Douglas Hurd, the Foreign Secretary, will outline to the United Nations next week details of the initiative to set up regional peace- keeping 'cells'. Diplomats and military experts will be trained to mediate, to stop regional tensions from exploding into conflicts like the one in Rwanda. Addressing parliament in Cape Town, Mr Major announced details of a pounds 100m aid package for South Africa. He pledged Britain would create closer links and confirmed the Queen will visit South Africa in March 1995.

Closer co-operation with South Africa will be used to foster the British peace-keeping initiative.

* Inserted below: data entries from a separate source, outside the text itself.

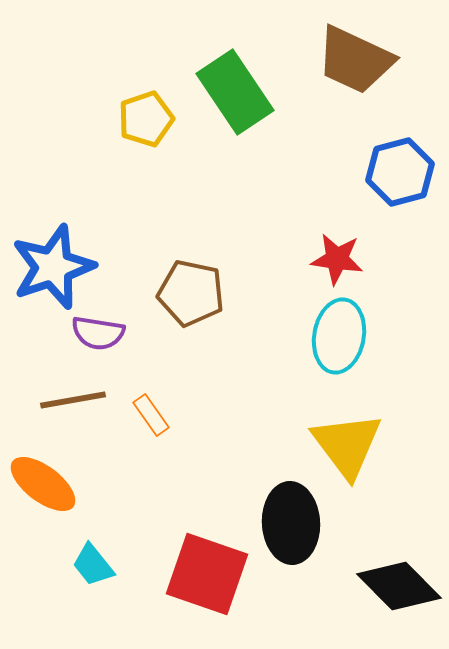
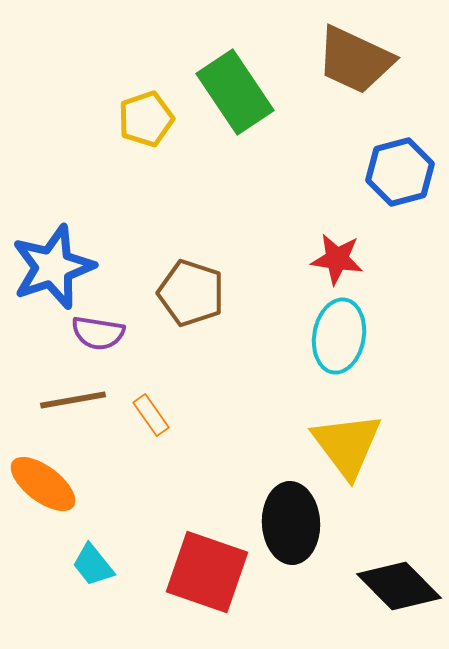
brown pentagon: rotated 6 degrees clockwise
red square: moved 2 px up
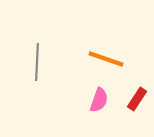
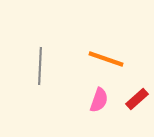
gray line: moved 3 px right, 4 px down
red rectangle: rotated 15 degrees clockwise
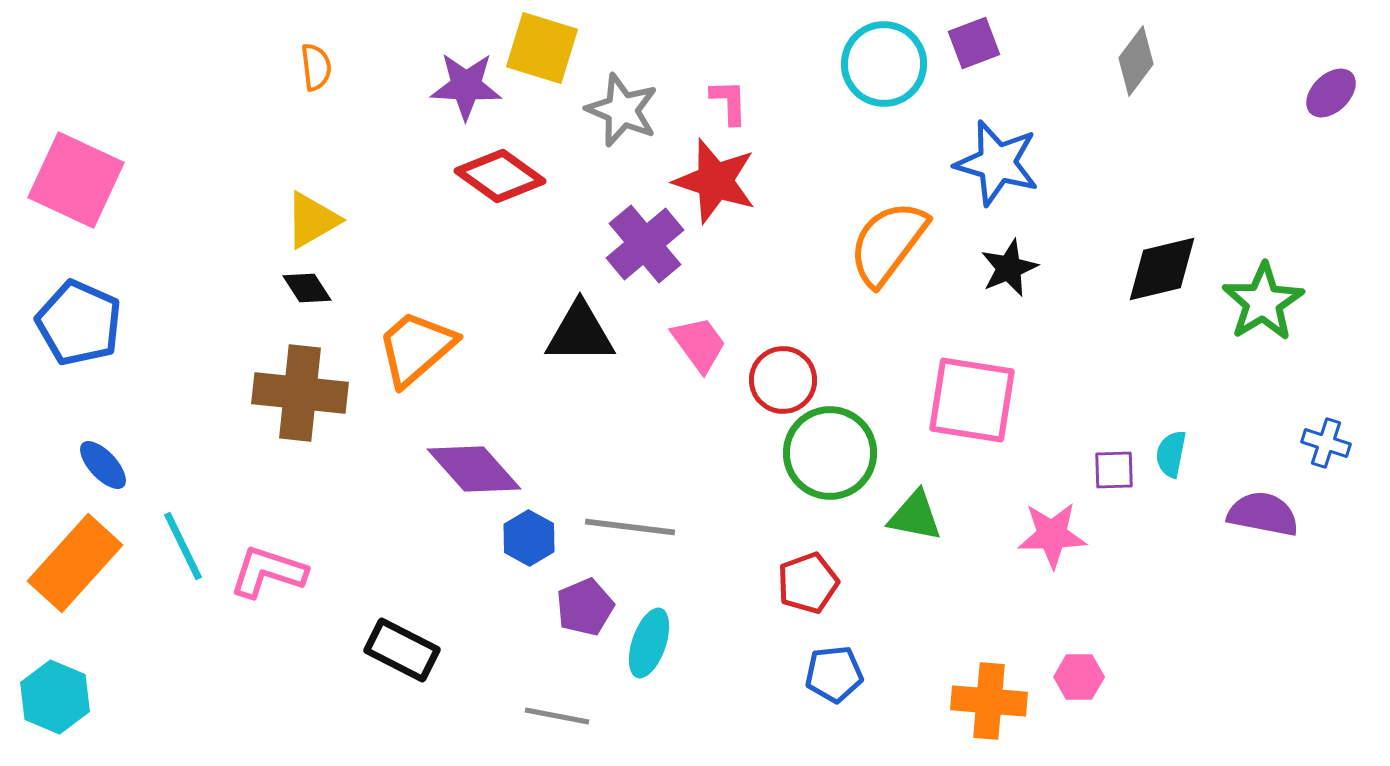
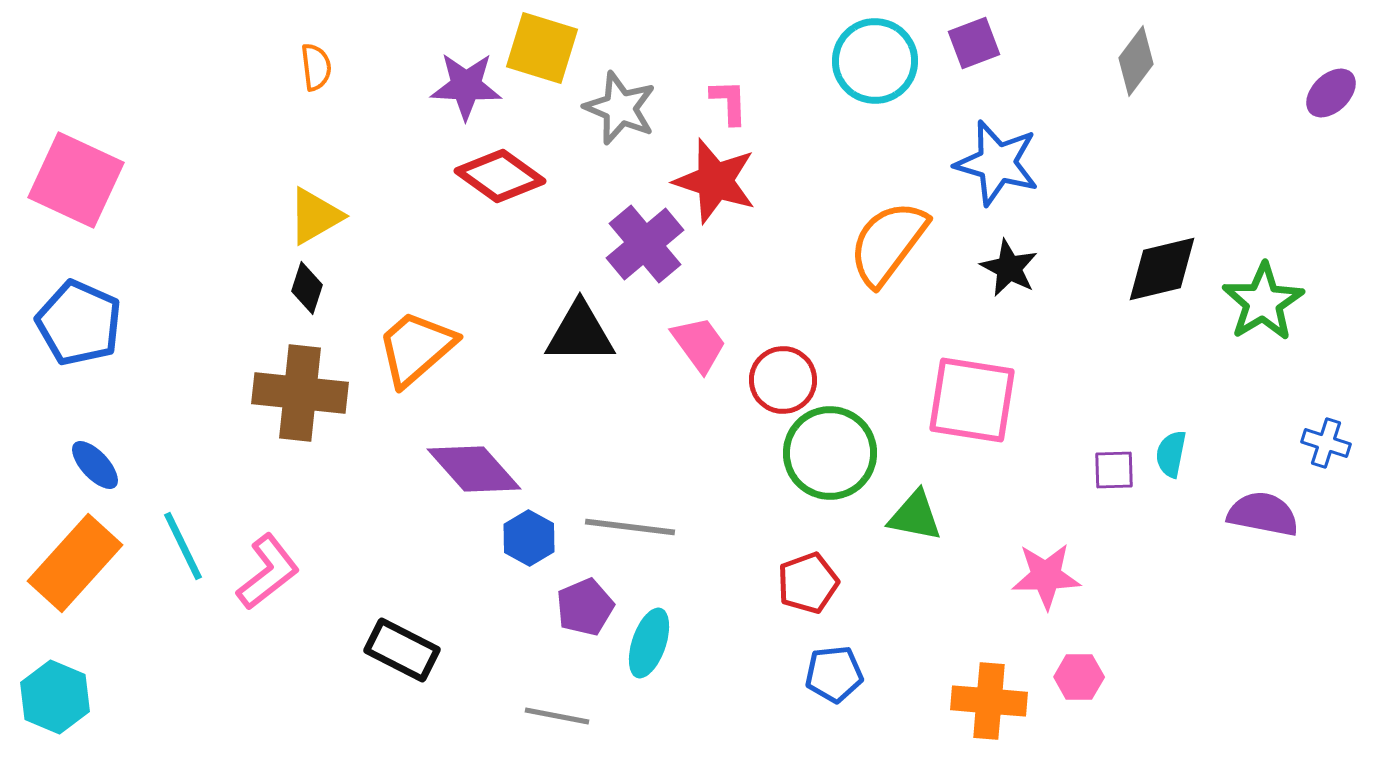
cyan circle at (884, 64): moved 9 px left, 3 px up
gray star at (622, 110): moved 2 px left, 2 px up
yellow triangle at (312, 220): moved 3 px right, 4 px up
black star at (1009, 268): rotated 22 degrees counterclockwise
black diamond at (307, 288): rotated 51 degrees clockwise
blue ellipse at (103, 465): moved 8 px left
pink star at (1052, 535): moved 6 px left, 41 px down
pink L-shape at (268, 572): rotated 124 degrees clockwise
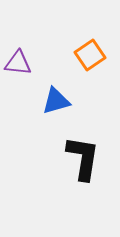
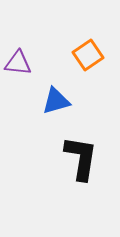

Mr Major told the Mandela government to 'pick up the phone' to speak to British ministers.

One source close to Mr Major said: 'We are not talking about troops or an African army. One has to try imaginative ideas and a bit of lateral thinking.'

Britain is prepared to send police to South Africa for training and detective work, if requested. They played a key role in conflict resolution during the run-up to the South African elections.

The visit was seen by Mr Major as a landmark in South Africa's trek back to the international community after the ending of apartheid. He told a luncheon hosted by President Nelson Mandela that his work with F W de Klerk, the Deputy President, in dismantling apartheid, was 'one of the most remarkable events of the century'.

Expressing no bitterness over British ambivalence to sanctions under the Tory government of Baroness Thatcher, Mr Mandela said Britain had strengthened his hand at difficult moments. 'I can assure you if I had complaints against the British government this would be the perfect time to voice them. The fact that I am doing nothing of the sort shows how grateful I am for what came to us below the surface,' he said.

Some veteran opponents of apartheid, including Helen Suzman were in the public gallery above the chamber to hear Mr Major's address to parliament. 'People who for much of their lives languished in prison across the bay now sit here to build South Africa as duly elected representatives. More remarkably still, they have extended the hand of forgiveness and co-operation to their former captors,' he said.

Mr Major said he wanted to 'form a fellowship' between Britain and South Africa. He promised Britain would take 'a very great stake in your future'. It will give about pounds 60m to the reconstruction programme, with pounds 30m coming from the European Union and pounds 10m from the Commonwealth Development Corporation.

Mr Major emphasised the importance of the ANC turning their backs on nationalisation of private companies and the need for South African markets to be made more open to foreign capital. But diplomats said he had not intended to imply doubt that this transformation was taking place.